§ WORK TASK
Nothing but the lines from the one containing "126 154 37.41" through the one containing "167 110 41.16", both included, should be given again, each exactly as written below.

##### RECORDS SUPPLIED #####

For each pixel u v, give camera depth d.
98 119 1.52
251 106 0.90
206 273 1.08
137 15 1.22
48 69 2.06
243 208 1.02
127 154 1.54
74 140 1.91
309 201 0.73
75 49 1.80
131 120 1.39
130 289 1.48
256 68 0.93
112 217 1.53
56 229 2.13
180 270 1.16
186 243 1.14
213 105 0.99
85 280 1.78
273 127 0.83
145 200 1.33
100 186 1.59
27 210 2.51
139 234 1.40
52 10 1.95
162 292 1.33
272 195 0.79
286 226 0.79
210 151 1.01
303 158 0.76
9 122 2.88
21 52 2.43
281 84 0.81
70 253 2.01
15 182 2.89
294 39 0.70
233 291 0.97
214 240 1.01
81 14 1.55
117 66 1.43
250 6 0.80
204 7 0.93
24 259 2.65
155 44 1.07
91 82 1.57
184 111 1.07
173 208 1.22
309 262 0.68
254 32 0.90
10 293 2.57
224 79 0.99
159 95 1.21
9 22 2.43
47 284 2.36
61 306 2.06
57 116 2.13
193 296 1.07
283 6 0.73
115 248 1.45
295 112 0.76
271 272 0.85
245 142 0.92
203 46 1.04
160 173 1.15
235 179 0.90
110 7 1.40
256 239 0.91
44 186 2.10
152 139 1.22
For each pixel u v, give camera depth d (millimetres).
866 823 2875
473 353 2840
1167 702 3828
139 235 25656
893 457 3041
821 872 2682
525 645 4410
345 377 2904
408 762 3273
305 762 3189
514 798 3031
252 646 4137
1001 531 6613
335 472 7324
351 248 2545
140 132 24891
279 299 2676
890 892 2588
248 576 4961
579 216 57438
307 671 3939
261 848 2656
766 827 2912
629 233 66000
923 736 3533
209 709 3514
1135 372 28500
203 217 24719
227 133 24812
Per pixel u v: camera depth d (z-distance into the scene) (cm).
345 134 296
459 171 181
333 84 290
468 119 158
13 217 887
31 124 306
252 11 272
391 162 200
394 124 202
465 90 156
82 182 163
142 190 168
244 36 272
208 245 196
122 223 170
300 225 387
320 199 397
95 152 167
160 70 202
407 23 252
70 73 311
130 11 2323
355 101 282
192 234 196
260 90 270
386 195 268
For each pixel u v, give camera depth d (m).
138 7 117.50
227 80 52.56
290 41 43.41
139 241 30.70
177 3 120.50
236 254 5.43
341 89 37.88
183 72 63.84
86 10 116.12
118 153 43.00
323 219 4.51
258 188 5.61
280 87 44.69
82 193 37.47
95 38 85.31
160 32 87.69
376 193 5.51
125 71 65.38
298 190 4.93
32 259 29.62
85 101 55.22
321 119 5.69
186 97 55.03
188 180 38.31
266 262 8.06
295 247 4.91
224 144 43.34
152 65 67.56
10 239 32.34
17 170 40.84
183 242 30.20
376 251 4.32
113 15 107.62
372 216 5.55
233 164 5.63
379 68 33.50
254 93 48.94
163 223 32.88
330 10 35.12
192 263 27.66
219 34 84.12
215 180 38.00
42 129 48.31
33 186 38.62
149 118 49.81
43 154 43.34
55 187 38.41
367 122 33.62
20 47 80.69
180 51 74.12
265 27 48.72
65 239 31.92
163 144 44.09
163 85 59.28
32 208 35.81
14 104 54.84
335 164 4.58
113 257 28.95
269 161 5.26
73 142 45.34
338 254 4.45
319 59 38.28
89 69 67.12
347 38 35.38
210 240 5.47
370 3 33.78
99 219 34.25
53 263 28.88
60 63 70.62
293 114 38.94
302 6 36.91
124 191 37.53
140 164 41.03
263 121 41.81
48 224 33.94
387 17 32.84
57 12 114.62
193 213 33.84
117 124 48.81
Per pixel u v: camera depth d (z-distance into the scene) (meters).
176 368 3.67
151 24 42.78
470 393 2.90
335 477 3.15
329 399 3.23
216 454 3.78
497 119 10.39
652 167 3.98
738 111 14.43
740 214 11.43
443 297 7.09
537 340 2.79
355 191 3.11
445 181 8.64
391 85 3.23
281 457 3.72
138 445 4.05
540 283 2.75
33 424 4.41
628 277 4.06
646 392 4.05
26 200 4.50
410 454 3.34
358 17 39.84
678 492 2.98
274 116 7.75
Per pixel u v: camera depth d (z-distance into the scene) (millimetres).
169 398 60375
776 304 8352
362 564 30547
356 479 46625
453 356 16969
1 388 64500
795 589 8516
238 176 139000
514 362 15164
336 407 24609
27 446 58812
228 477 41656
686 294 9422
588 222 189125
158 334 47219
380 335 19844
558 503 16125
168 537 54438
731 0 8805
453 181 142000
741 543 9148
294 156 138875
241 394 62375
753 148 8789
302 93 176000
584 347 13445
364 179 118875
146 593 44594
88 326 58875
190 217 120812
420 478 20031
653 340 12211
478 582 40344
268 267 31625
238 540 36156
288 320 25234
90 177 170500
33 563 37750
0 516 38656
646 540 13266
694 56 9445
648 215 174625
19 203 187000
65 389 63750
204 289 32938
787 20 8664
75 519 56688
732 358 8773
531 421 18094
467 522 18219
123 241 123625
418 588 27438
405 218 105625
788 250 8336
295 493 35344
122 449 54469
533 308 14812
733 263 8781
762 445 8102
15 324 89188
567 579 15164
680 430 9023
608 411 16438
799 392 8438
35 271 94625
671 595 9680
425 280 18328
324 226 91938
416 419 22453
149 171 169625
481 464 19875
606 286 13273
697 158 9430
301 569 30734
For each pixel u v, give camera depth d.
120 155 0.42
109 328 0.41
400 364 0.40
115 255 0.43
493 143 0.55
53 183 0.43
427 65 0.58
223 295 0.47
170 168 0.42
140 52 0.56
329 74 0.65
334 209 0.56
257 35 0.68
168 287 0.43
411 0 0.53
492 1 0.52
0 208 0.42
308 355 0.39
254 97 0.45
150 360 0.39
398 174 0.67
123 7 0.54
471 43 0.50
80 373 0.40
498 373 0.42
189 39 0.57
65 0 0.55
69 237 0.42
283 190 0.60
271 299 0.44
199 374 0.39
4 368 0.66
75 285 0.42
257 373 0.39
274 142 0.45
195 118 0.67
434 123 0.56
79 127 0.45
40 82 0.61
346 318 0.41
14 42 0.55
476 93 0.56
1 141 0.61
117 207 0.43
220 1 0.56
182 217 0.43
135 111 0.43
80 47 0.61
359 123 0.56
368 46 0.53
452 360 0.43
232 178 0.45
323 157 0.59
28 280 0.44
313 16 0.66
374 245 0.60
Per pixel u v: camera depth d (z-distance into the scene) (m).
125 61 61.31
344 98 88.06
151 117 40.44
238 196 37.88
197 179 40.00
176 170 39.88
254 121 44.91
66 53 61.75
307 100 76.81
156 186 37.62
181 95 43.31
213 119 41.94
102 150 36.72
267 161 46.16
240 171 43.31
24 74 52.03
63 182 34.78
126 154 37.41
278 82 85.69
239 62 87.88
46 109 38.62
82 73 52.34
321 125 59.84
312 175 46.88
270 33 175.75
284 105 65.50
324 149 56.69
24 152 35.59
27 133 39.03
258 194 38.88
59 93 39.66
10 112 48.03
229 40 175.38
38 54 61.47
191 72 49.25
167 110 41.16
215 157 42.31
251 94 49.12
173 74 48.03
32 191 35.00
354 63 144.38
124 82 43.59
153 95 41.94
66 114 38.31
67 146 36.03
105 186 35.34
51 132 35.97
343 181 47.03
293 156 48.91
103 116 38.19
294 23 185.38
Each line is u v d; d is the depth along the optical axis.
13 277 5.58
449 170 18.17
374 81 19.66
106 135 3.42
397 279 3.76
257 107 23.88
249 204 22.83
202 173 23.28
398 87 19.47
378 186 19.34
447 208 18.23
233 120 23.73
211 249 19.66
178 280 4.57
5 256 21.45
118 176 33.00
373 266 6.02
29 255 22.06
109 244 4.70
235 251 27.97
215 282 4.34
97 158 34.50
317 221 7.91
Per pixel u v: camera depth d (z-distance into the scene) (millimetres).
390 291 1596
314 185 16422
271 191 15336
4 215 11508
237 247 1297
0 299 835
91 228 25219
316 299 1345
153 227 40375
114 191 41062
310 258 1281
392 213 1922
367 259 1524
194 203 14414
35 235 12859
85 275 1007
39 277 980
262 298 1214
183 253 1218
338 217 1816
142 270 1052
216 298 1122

#####

§ FINAL ANSWER
126 154 37.41
278 82 85.69
239 62 87.88
46 109 38.62
82 73 52.34
321 125 59.84
312 175 46.88
270 33 175.75
284 105 65.50
324 149 56.69
24 152 35.59
27 133 39.03
258 194 38.88
59 93 39.66
10 112 48.03
229 40 175.38
38 54 61.47
191 72 49.25
167 110 41.16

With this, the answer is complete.